Anne
Sebold est une auteure américaine née en 1963. Elle a grandi dans le Wisconsin et a effectué ses études notamment à l'Université de Syracuse. A l'âge de 18 ans, elle fut victime d'un viol dont l'auteur fut retrouvé quelques mois plus tard et condamné à une lourde peine. Ce viol fut le point de départ de son désir d'écriture : dans un premier jet de 10 pages dans le cadre d'un devoir pendant ses études, elle raconte son agression et l'intitule «
Lucky » ce qui veut dire chanceuse comme le lui avait dit un policier peu après les faits car son agresseur ne l'avait pas assassinée.
A partir de ce texte, elle rédige «
La nostalgie de l'ange » (Lovely Bones en anglais) une dizaine d'années plus tard. Ce livre rencontra un énorme succès auprès de la critique littéraire et auprès des lecteurs. Une adaptation cinématographique fut réalisée en 2010 par
Peter Jackson avec des acteurs de 1er plan comme Susan Sarandon, Mark Wahlberg et Rachel Weisz.
Susan Salmon, 14 ans, est violée et assassinée par un voisin.

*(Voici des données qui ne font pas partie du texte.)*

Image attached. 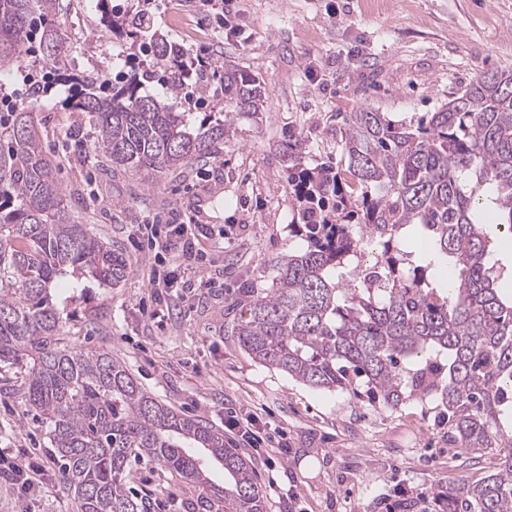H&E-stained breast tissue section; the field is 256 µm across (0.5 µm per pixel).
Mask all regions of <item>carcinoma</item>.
<instances>
[{"mask_svg":"<svg viewBox=\"0 0 512 512\" xmlns=\"http://www.w3.org/2000/svg\"><path fill=\"white\" fill-rule=\"evenodd\" d=\"M57 0H0V69L21 52L50 60L44 85L78 87L94 151L112 172L165 175L217 153L235 115L265 111L266 89L237 66L205 77L224 113L195 123L175 81L161 93L140 75L96 85L60 65ZM182 48L162 38L151 68L174 69ZM348 165L297 170L300 206L288 225L304 244L252 288L233 333L259 364L317 390H363L396 409L436 404L453 448H494L497 470L437 488L441 512H512V289L491 264L492 227L512 244V70L481 72L457 97L407 125L369 107L342 119ZM380 247L364 262L369 245ZM453 263L451 288L433 271ZM126 257L71 219L34 113L0 112V368L23 373L21 399L47 436L78 512H144L128 485L146 458L212 489L224 512H267L252 463L224 432L147 392L121 362L59 337L58 294L94 280L117 285ZM224 471V485L212 469Z\"/></svg>","mask_w":512,"mask_h":512,"instance_id":"1","label":"carcinoma"}]
</instances>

Au lieu d'accéder directement au paradis, Susan arrive dans des limbes d'où elle peut contempler la vie qui continue sur terre : son père dévoré par le chagrin mais qui ne lâchera jamais son espoir que justice soit faite, sa mère dévastée qui va petit à petit perdre pied et s'en aller vivre en Californie, Lindsey, sa soeur surdouée, qui ne veut pas être réduite à son statut de soeur de la fille assassinée, son petit frère à qui rien n'est expliqué, son amoureux qui se languit d'elle mais aussi son assassin qui continue à vivre comme si de rien n'était. Les habitants de la banlieue cossue où Susan grandissait voient leur rêve d'une Amérique triomphante éclaboussé par le mal absolu et manifestent eux aussi leur chagrin dans des cérémonies mémorielles.

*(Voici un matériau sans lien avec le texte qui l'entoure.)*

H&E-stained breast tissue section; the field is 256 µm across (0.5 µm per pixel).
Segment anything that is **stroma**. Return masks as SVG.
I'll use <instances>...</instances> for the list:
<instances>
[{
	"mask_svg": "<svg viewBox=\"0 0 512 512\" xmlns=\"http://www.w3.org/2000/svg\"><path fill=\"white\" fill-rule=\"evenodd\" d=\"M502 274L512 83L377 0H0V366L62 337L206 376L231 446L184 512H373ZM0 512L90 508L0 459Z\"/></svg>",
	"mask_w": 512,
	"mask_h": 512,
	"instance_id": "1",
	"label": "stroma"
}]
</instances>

Malgré leur travail acharné, les enquêteurs ne trouvent pas de piste. L'enquêteur principal noue une relation ambiguë avec la mère de Susie qui est en train de partir à la dérive. Son père ne peut se résoudre à ce que l'assassin ne soit pas puni et soupçonne dès le début son voisin si étrange qui vit à l'écart et que personne ne connaît vraiment. Lindsey, la soeur de Susan, sera aussi convaincue de sa culpabilité et apportera son soutien à son père au risque de se jeter dans la gueule du loup.

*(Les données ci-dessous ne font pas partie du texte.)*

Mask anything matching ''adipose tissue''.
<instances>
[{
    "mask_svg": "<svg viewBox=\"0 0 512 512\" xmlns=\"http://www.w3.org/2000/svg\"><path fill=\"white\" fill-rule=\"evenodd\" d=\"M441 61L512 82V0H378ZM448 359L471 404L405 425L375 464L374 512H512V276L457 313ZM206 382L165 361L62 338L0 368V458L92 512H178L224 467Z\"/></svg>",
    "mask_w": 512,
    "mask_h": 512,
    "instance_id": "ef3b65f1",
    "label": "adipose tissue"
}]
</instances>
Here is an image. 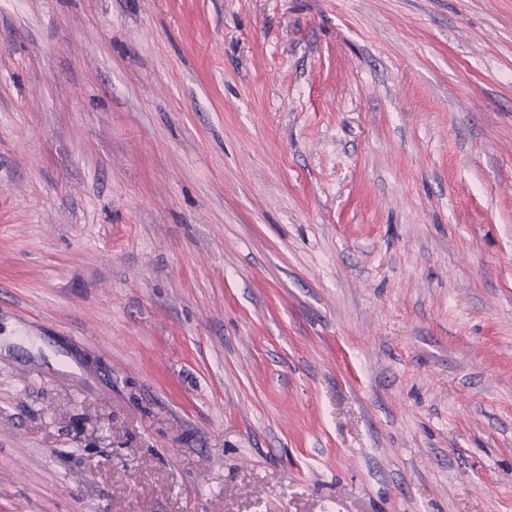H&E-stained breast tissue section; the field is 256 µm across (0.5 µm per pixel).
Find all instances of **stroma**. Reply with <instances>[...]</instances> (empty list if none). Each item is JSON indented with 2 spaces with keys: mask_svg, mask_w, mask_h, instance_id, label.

Susan revient encore et encore sur les lieux de sa vie antérieure et ses proches finissent pas sentir une trace fugace de sa présence auprès d'eux. Elle leur apparaît même de loin en loin. C'est sa manière de leur faire signe et de ne pas tout à fait les quitter. Car elle aussi doit faire le deuil de sa famille, de cet avenir qui n'aura jamais lieu. Ce n'est qu'ainsi qu'elle pourra trouver la paix et le repos et aller définitivement au paradis.
Dans ce livre poétique, douloureux mais plein d'espoir, Susan
Sebold manifeste une incroyable virtuosité à décrire autant des faits abominables que les espoirs majuscules de toute une galerie de personnages tous plus attachants les uns que les autres. Seul l'assassin demeure l'incarnation du mal même si une mère transgressive semble responsable de la dérive de son fils.
La nostalgie de l'ange est tout à la fois un récit sociologique, l'histoire d'une famille rongée par le désespoir et un roman policier. A ces différents thèmes s'ajoute une aura merveilleuse qui, à aucun moment, ne paraît artificielle. Ce livre est un des plus magnifiques que j'ai lus et devrait figurer dans toutes les bibliothèques.